● The problem: Provide an exact transcription of all the records.

══ Input data ══

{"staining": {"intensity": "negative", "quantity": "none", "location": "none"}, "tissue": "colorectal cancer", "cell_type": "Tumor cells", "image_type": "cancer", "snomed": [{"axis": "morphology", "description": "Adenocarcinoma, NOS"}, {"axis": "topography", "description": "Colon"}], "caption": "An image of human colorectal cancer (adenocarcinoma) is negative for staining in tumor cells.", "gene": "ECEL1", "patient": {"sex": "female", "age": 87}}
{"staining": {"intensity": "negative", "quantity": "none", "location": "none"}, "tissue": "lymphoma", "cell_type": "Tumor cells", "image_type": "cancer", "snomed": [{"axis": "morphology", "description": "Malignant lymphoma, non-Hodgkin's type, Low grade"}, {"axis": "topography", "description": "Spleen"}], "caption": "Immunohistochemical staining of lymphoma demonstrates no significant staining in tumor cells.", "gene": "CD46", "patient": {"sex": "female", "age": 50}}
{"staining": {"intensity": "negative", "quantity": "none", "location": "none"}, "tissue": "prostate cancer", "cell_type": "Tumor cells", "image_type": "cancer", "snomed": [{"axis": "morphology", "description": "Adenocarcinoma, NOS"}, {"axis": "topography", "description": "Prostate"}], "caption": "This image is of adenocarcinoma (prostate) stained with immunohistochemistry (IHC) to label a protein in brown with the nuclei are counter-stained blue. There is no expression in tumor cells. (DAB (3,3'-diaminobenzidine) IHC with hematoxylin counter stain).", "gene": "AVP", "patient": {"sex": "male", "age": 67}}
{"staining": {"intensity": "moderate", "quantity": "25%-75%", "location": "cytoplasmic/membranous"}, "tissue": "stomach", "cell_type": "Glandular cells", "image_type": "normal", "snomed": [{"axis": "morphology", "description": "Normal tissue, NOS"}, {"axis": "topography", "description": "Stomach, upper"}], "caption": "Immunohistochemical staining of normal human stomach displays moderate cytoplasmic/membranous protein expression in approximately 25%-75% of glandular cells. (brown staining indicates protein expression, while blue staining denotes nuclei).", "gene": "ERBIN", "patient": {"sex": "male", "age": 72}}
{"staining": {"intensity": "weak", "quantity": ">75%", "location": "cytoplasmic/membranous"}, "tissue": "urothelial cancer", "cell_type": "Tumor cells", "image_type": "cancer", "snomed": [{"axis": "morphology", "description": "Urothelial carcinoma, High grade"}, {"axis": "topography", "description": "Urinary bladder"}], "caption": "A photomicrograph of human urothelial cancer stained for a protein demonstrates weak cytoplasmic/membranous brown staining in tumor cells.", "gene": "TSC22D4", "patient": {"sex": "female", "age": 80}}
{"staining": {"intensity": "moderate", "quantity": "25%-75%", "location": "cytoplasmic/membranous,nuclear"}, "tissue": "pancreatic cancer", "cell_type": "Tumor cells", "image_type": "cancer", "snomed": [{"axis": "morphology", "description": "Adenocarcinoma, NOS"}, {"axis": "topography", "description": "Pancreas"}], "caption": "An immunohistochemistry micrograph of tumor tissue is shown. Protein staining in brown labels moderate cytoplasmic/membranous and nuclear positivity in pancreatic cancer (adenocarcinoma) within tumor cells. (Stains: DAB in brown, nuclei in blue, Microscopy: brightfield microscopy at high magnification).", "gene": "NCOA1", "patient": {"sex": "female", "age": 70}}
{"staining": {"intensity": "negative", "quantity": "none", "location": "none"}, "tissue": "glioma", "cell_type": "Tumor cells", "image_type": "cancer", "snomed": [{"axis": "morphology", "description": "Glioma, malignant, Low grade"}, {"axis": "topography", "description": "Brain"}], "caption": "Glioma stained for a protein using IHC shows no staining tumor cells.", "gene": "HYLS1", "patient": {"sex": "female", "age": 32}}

═══

● Output below:
{"staining": {"intensity": "negative", "quantity": "none", "location": "none"}, "tissue": "colorectal cancer", "cell_type": "Tumor cells", "image_type": "cancer", "snomed": [{"axis": "morphology", "description": "Adenocarcinoma, NOS"}, {"axis": "topography", "description": "Colon"}], "caption": "An image of human colorectal cancer (adenocarcinoma) is negative for staining in tumor cells.", "gene": "ECEL1", "patient": {"sex": "female", "age": 87}}
{"staining": {"intensity": "negative", "quantity": "none", "location": "none"}, "tissue": "lymphoma", "cell_type": "Tumor cells", "image_type": "cancer", "snomed": [{"axis": "morphology", "description": "Malignant lymphoma, non-Hodgkin's type, Low grade"}, {"axis": "topography", "description": "Spleen"}], "caption": "Immunohistochemical staining of lymphoma demonstrates no significant staining in tumor cells.", "gene": "CD46", "patient": {"sex": "female", "age": 50}}
{"staining": {"intensity": "negative", "quantity": "none", "location": "none"}, "tissue": "prostate cancer", "cell_type": "Tumor cells", "image_type": "cancer", "snomed": [{"axis": "morphology", "description": "Adenocarcinoma, NOS"}, {"axis": "topography", "description": "Prostate"}], "caption": "This image is of adenocarcinoma (prostate) stained with immunohistochemistry (IHC) to label a protein in brown with the nuclei are counter-stained blue. There is no expression in tumor cells. (DAB (3,3'-diaminobenzidine) IHC with hematoxylin counter stain).", "gene": "AVP", "patient": {"sex": "male", "age": 67}}
{"staining": {"intensity": "moderate", "quantity": "25%-75%", "location": "cytoplasmic/membranous"}, "tissue": "stomach", "cell_type": "Glandular cells", "image_type": "normal", "snomed": [{"axis": "morphology", "description": "Normal tissue, NOS"}, {"axis": "topography", "description": "Stomach, upper"}], "caption": "Immunohistochemical staining of normal human stomach displays moderate cytoplasmic/membranous protein expression in approximately 25%-75% of glandular cells. (brown staining indicates protein expression, while blue staining denotes nuclei).", "gene": "ERBIN", "patient": {"sex": "male", "age": 72}}
{"staining": {"intensity": "weak", "quantity": ">75%", "location": "cytoplasmic/membranous"}, "tissue": "urothelial cancer", "cell_type": "Tumor cells", "image_type": "cancer", "snomed": [{"axis": "morphology", "description": "Urothelial carcinoma, High grade"}, {"axis": "topography", "description": "Urinary bladder"}], "caption": "A photomicrograph of human urothelial cancer stained for a protein demonstrates weak cytoplasmic/membranous brown staining in tumor cells.", "gene": "TSC22D4", "patient": {"sex": "female", "age": 80}}
{"staining": {"intensity": "moderate", "quantity": "25%-75%", "location": "cytoplasmic/membranous,nuclear"}, "tissue": "pancreatic cancer", "cell_type": "Tumor cells", "image_type": "cancer", "snomed": [{"axis": "morphology", "description": "Adenocarcinoma, NOS"}, {"axis": "topography", "description": "Pancreas"}], "caption": "An immunohistochemistry micrograph of tumor tissue is shown. Protein staining in brown labels moderate cytoplasmic/membranous and nuclear positivity in pancreatic cancer (adenocarcinoma) within tumor cells. (Stains: DAB in brown, nuclei in blue, Microscopy: brightfield microscopy at high magnification).", "gene": "NCOA1", "patient": {"sex": "female", "age": 70}}
{"staining": {"intensity": "negative", "quantity": "none", "location": "none"}, "tissue": "glioma", "cell_type": "Tumor cells", "image_type": "cancer", "snomed": [{"axis": "morphology", "description": "Glioma, malignant, Low grade"}, {"axis": "topography", "description": "Brain"}], "caption": "Glioma stained for a protein using IHC shows no staining tumor cells.", "gene": "HYLS1", "patient": {"sex": "female", "age": 32}}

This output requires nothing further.